# [Activity]
Please give the material below as a Markdown table with two columns, Row and Line. Put each line in its own numbered row and leave out the blank lines.

Records from a data source:
=-=-=-=-=

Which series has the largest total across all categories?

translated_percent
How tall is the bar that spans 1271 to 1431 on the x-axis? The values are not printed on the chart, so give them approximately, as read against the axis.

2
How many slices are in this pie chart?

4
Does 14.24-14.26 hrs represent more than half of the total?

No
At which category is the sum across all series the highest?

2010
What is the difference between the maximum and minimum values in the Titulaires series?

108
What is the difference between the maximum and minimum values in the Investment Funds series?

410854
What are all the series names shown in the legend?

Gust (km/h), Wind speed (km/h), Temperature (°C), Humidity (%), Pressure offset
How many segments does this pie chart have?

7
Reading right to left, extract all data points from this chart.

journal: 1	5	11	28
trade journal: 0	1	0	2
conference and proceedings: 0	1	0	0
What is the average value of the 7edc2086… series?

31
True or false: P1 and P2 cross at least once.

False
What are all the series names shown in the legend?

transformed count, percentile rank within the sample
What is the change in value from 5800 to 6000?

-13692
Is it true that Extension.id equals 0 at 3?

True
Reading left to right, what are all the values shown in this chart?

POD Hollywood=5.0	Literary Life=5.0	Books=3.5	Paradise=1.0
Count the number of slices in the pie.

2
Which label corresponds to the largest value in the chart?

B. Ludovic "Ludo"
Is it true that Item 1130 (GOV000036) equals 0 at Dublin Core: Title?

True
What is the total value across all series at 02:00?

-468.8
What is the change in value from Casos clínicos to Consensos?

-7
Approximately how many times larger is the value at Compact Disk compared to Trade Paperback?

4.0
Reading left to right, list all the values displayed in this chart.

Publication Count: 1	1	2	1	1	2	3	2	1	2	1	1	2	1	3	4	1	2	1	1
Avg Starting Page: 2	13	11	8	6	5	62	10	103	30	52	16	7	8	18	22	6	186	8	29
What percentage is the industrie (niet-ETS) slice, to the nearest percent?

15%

=-=-=-=-=

# [Answer to this exercise]
| Row | Line |
|---|---|
| 1 | Which series has the largest total across all categories? |
| 2 | translated_percent |
| 3 | How tall is the bar that spans 1271 to 1431 on the x-axis? The values are not printed on the chart, so give them approximately, as read against the axis. |
| 4 | 2 |
| 5 | How many slices are in this pie chart? |
| 6 | 4 |
| 7 | Does 14.24-14.26 hrs represent more than half of the total? |
| 8 | No |
| 9 | At which category is the sum across all series the highest? |
| 10 | 2010 |
| 11 | What is the difference between the maximum and minimum values in the Titulaires series? |
| 12 | 108 |
| 13 | What is the difference between the maximum and minimum values in the Investment Funds series? |
| 14 | 410854 |
| 15 | What are all the series names shown in the legend? |
| 16 | Gust (km/h), Wind speed (km/h), Temperature (°C), Humidity (%), Pressure offset |
| 17 | How many segments does this pie chart have? |
| 18 | 7 |
| 19 | Reading right to left, extract all data points from this chart. |
| 20 | journal: 1	5	11	28 |
| 21 | trade journal: 0	1	0	2 |
| 22 | conference and proceedings: 0	1	0	0 |
| 23 | What is the average value of the 7edc2086… series? |
| 24 | 31 |
| 25 | True or false: P1 and P2 cross at least once. |
| 26 | False |
| 27 | What are all the series names shown in the legend? |
| 28 | transformed count, percentile rank within the sample |
| 29 | What is the change in value from 5800 to 6000? |
| 30 | -13692 |
| 31 | Is it true that Extension.id equals 0 at 3? |
| 32 | True |
| 33 | Reading left to right, what are all the values shown in this chart? |
| 34 | POD Hollywood=5.0	Literary Life=5.0	Books=3.5	Paradise=1.0 |
| 35 | Count the number of slices in the pie. |
| 36 | 2 |
| 37 | Which label corresponds to the largest value in the chart? |
| 38 | B. Ludovic "Ludo" |
| 39 | Is it true that Item 1130 (GOV000036) equals 0 at Dublin Core: Title? |
| 40 | True |
| 41 | What is the total value across all series at 02:00? |
| 42 | -468.8 |
| 43 | What is the change in value from Casos clínicos to Consensos? |
| 44 | -7 |
| 45 | Approximately how many times larger is the value at Compact Disk compared to Trade Paperback? |
| 46 | 4.0 |
| 47 | Reading left to right, list all the values displayed in this chart. |
| 48 | Publication Count: 1	1	2	1	1	2	3	2	1	2	1	1	2	1	3	4	1	2	1	1 |
| 49 | Avg Starting Page: 2	13	11	8	6	5	62	10	103	30	52	16	7	8	18	22	6	186	8	29 |
| 50 | What percentage is the industrie (niet-ETS) slice, to the nearest percent? |
| 51 | 15% |